— Directive A —
Repeat the records word for word, starting at the first line of the records and ending at the line that contains "catalogue / barcode: US 2517245", with both of those lines included.

The plant has been configured to accept both organic and conventional milk supply, with much of the organic milk sourced through the Organic Milk Hub co-op.
So far there are six dairy farm suppliers to the company, and Young said he was fielding a phone call every week from farmers keen to get on board with the company.
Locals have been heavily involved in construction of the plant, and 15 have been employed in its initial stages, with the potential for 40 full-time jobs in total.
Young said the partnership with Cedenco had meant trainee staff were sent to other food processing plants owned by the company to be trained, while Waiū had also engaged with Primary ITO for ongoing training of young people to staff the plant.
Jones said about 80 percent of staff had direct links to the plant through whanau, boosting locals’ goodwill towards it.
Kawerau’s town infrastructure, originally designed for a population of 15,000 has proven a good platform for the plant’s water and wastewaters services.
“The population is only around 7000, so the ability to utilise the town’s water and wastewater facilities are a huge benefit for us,” said Jones.
Energy supply to the plant also had a strong iwi link, with steam supplied from the nearby Ngati Tuwharetoa geothermal power site.
The company’s smaller scale meant it could be well suited to working alongside larger dairy companies keen to trial products on a small scale before commercial launch.
“We enjoy a good relationship with the likes of Miraka and Open Country,” said Jones.
“We have no intention or capacity to process large volumes of whole milk powder.”

— Records for the exercise —

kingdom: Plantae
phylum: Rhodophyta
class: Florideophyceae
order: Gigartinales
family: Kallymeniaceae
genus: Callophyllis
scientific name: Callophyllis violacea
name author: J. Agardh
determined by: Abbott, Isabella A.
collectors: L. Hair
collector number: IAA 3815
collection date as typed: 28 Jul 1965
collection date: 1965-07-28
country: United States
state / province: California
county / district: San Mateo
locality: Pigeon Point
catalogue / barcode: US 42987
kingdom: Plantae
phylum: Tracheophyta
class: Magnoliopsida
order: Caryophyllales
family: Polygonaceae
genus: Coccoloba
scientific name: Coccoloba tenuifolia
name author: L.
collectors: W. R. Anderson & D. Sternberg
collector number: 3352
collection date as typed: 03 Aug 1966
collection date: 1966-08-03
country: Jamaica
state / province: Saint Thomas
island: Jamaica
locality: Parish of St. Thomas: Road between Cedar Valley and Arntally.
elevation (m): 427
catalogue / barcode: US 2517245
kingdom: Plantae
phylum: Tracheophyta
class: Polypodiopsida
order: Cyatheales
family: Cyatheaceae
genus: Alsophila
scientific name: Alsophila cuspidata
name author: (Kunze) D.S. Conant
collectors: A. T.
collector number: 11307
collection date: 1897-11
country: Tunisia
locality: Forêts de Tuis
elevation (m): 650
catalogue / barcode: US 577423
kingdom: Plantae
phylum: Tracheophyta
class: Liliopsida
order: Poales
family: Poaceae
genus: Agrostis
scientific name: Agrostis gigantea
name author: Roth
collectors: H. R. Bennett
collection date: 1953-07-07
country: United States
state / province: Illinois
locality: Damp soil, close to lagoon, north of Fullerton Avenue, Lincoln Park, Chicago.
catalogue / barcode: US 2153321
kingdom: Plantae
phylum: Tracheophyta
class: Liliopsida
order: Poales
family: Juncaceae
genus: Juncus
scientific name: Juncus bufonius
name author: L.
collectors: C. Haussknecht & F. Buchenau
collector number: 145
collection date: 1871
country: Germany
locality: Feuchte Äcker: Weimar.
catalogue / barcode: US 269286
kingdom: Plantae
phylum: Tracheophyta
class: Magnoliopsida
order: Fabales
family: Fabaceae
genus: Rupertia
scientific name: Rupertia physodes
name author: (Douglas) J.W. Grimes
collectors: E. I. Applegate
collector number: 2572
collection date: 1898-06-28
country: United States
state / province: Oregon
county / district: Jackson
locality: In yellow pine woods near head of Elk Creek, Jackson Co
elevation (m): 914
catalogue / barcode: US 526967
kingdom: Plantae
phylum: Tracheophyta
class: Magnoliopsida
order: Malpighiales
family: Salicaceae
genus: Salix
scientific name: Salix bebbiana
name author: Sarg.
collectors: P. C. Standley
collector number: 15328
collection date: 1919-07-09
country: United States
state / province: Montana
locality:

— Directive B —
Reproduce the part of the article on the Kawerau dairy plant word for word, starting at "So far there" and ending at "with the company.".

— Task answer A —
kingdom: Plantae
phylum: Rhodophyta
class: Florideophyceae
order: Gigartinales
family: Kallymeniaceae
genus: Callophyllis
scientific name: Callophyllis violacea
name author: J. Agardh
determined by: Abbott, Isabella A.
collectors: L. Hair
collector number: IAA 3815
collection date as typed: 28 Jul 1965
collection date: 1965-07-28
country: United States
state / province: California
county / district: San Mateo
locality: Pigeon Point
catalogue / barcode: US 42987
kingdom: Plantae
phylum: Tracheophyta
class: Magnoliopsida
order: Caryophyllales
family: Polygonaceae
genus: Coccoloba
scientific name: Coccoloba tenuifolia
name author: L.
collectors: W. R. Anderson & D. Sternberg
collector number: 3352
collection date as typed: 03 Aug 1966
collection date: 1966-08-03
country: Jamaica
state / province: Saint Thomas
island: Jamaica
locality: Parish of St. Thomas: Road between Cedar Valley and Arntally.
elevation (m): 427
catalogue / barcode: US 2517245

— Task answer B —
So far there are six dairy farm suppliers to the company, and Young said he was fielding a phone call every week from farmers keen to get on board with the company.